Selected passage:
============
Hydrate formation conditions, for each species present in NG mixtures and capable of being involved in that process, were defined by taking into account data reported in Sloan Jr and Koh 2008) and published elsewhere in the literature. In a temperature range of 273–285 K, for each degree, the pressure value required for hydrate formation was defined for methane, ethane, propane, butane, hydrogen sulfide, nitrogen, and carbon dioxide. Then, six different NG compositions were proposed, different from each other in particular for CH4, CO2, and H2S respective percentages. Five possible mixture pressure values were taken into account for hydrate formation: 20, 40, 60, 80, and 100 bar. For each value, different possible results of hydrate formation, as a function of different temperature values present in the range describe previously, were discussed for all NG mixtures defined. In the “Results and discussion” section, five tables for each different mixture are shown: every table is related to specific pressure values and shows which compounds are capable of forming hydrates at different temperature values. Hydrate formation was evaluated by considering partial pressure of all species, calculated with the Dalton law.

Results and discussion

Once evaluated the possible NG compositions, six different mixtures were assumed. In Table 1, only elements capable to form hydrates were shown in terms of percentage composition. If their sum is different from 100%, the reason stays in the assumption that some other compounds are present in the gaseous mixture but are not capable to form hydrate. Also, nitrogen and hydrogen were added to this last group; even if they theoretically might produce hydrates, pressure, and temperature required conditions and their respective continued presence in the mixture, makes their involvement in the formation process unfeasible.

Table 1 Different natural gas composition considered for the hydrates formation process evaluation

Considering that raw natural gas commonly consists of 30–90% methane (Zulhairun A.K., 2020), these six compositions move from 38 to 88 % of it. Other hydrocarbons and contaminant quantities ware widely varied from Hp. 1 to Hp. 6. In particular, CO2 moved from 3 to 20%, while H2S was in the range of 3–7 %. Heavy hydrocarbons moved from 1–2% to 10–11%. As previously explained, other compounds, such as nitrogen, C5+ hydrocarbons, hydrogen, oxygen, and mercury, were not considered because, due to their chemical structure or to their very contained presence, they could not form hydrates.

Thermodynamic conditions for hydrate formation

In this section, a graphical description of gas hydrate formation in presence of a single type of guest is shown. The diagrams are based on a data collection of equilibrium values previously published in the literature. Finally, the last diagram proposed describes thermodynamic equilibrium conditions for hydrate containing natural gas mixtures. In that case, the specific composition of each mixture has been reported, in order to provide a clear idea about the weight of each gaseous species contained in the mixture.
============
Records supplied:

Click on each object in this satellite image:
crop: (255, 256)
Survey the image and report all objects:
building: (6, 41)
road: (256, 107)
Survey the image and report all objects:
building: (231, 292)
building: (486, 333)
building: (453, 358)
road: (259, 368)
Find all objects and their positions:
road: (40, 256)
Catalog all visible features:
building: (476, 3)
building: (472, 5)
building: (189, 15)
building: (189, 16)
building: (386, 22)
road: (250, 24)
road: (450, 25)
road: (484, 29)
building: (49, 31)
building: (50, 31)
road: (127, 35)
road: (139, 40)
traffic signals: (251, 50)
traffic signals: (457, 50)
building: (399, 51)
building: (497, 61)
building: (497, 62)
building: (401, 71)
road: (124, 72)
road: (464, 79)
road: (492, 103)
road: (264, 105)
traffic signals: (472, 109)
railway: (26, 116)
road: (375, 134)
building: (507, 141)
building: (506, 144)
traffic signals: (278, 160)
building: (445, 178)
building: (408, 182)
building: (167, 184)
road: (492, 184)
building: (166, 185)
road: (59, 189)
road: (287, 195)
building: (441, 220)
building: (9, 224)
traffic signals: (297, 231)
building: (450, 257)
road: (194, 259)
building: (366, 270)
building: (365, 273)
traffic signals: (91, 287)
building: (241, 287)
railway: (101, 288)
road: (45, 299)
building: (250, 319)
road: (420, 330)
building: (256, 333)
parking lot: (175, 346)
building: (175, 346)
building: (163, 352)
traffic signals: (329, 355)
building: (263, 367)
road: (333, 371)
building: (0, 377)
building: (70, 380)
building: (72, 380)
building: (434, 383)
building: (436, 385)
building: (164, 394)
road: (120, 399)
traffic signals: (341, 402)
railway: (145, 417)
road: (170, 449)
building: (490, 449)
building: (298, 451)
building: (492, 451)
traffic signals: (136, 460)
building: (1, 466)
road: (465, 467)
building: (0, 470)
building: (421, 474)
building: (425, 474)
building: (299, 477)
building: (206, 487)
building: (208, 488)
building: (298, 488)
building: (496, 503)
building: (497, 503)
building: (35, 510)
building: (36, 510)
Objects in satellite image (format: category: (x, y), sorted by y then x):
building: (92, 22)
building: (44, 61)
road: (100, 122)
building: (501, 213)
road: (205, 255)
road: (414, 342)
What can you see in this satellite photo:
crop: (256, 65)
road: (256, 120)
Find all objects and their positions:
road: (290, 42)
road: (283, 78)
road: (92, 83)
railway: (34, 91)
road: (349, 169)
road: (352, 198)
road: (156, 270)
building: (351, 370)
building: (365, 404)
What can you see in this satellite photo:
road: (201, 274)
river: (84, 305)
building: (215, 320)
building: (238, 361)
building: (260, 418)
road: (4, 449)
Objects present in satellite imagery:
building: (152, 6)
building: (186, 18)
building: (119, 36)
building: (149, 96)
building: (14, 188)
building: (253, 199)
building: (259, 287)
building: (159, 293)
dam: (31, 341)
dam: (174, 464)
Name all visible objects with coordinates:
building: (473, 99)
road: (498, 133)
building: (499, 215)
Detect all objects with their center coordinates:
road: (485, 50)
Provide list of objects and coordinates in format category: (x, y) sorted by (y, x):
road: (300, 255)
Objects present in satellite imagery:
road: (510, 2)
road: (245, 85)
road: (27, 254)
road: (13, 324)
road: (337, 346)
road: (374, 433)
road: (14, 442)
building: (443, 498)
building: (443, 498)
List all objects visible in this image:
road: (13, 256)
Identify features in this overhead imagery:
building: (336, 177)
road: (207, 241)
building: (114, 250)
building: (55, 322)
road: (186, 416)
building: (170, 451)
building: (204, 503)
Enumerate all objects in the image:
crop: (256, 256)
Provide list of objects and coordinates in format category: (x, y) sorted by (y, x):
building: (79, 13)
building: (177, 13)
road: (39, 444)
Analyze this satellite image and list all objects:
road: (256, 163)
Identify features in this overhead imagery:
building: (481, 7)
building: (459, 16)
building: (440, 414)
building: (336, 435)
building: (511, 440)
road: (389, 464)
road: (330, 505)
============
Carry on with the passage on natural gas hydrate formation, starting right after its last sentence. The data above is separate from the passage on natural gas hydrate formation.

Expected output:
Figures 1, 2, 3, 4, 5 and 6 show two different trends: methane, carbon dioxide, and nitrogen assume the same behavior, or a relatively gradual increase in pressure needed for hydrate formation with the increasing temperature; conversely, ethane, propane, and butane have an almost constant trend of pressure, until reaching a critical temperature value, after which pressure immediately and drastically increases. Obviously, even if the trend is similar, each compound is characterized by different specific equilibrium values. In particular, carbon dioxide equilibrium occurs milder conditions than methane hydrate, even if the thermodynamic region between the two respective equilibrium curves can be considered relatively narrow, while nitrogen hydrates require significantly more severe conditions to be formed.

Fig. 1
figure 1

Phase equilibrium diagram for pure methane hydrate (Bavoh et al. 2017; Bottger et al. 2016; Gambelli and Rossi 2019; Kassim et al. 2019; Saberi et al. 2018; Sadeq et al. 2017; Semenov et al. 2015; Shu et al. 2019)

Fig. 2
figure 2

Phase equilibrium diagram for pure ethane hydrate (Sloan and Koh, 2008; Sundramoorthy et al. 2016)

Fig. 3
figure 3

Phase equilibrium diagram for pure propane hydrate (Mooijer-van den Heuvel et al. 2002; Thakore and Holder 1987)

Fig. 4
figure 4

Phase equilibrium diagram for pure butane hydrate (Thakore and Holder 1987; Buleiko et al. 2018)

Fig. 5
figure 5

Phase equilibrium diagram for pure carbon dioxide hydrate (Chen et al. 2009; Herri et al. 2011; Khan et al. 2017a; Khan et al. 2017b; Kyung et al. 2014; Nema et al. 2017; Shicai et al. 2015; Gambelli and Rossi 2020; Gambelli et al. 2020)

Fig. 6
figure 6

Phase equilibrium diagram for pure nitrogen hydrate (Herri et al. 2011; Yasuda et al. 2013; Jarrahian and Nakhaee 2019)

About the other compounds, pressure-temperature equilibrium values are close to each other and extremely lower than the previous compounds. Conversely, once the critical temperature value is reached, pressure increases drastically and hydrate formation requires more severe conditions than other compounds.

If natural gas mixtures are directly involved in hydrate formation, the equilibrium trend assumes a different configuration if compared with single species and it is a function of the specific concentration of each compound, as it is possible to see in Fig. 7.

Fig. 7
figure 7

Phase equilibrium diagrams for gas hydrate containing natural gas mixtures having different concentrations (Liu et al. 2017; Xu et al. 2017; Mu and Cui 2019; Bishnoi and Dholabhai 1999)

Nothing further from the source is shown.